# What to do
Every line with "details" in it must be copied from the data.

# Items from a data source
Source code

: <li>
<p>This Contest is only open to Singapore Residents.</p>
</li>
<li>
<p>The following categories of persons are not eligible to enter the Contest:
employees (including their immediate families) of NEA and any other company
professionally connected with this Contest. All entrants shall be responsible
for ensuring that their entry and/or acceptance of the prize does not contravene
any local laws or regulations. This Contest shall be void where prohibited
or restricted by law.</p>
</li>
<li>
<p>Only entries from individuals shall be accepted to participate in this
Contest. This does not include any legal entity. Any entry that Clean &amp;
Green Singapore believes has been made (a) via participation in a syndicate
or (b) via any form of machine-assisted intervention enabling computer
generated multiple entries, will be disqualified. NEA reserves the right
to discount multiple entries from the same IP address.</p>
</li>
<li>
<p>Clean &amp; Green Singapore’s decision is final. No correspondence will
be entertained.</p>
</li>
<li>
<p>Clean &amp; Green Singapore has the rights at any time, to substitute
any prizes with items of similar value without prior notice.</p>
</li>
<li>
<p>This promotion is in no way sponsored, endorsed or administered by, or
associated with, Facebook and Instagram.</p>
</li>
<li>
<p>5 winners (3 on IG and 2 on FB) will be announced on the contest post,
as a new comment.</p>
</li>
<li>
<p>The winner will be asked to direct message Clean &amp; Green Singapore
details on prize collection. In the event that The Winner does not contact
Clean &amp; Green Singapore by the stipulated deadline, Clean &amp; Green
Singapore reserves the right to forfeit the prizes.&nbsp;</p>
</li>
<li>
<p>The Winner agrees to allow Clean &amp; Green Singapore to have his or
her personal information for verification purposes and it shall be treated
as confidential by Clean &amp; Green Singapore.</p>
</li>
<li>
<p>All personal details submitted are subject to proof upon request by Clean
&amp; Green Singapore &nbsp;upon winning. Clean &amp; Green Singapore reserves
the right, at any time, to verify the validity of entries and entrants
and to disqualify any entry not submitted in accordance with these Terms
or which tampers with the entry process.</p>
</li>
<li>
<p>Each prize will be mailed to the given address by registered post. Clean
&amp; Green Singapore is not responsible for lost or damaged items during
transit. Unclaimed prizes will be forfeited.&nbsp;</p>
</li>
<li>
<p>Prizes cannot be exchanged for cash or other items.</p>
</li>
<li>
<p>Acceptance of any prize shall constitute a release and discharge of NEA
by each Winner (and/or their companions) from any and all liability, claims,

# Problem solution
details on prize collection. In the event that The Winner does not contact
<p>All personal details submitted are subject to proof upon request by Clean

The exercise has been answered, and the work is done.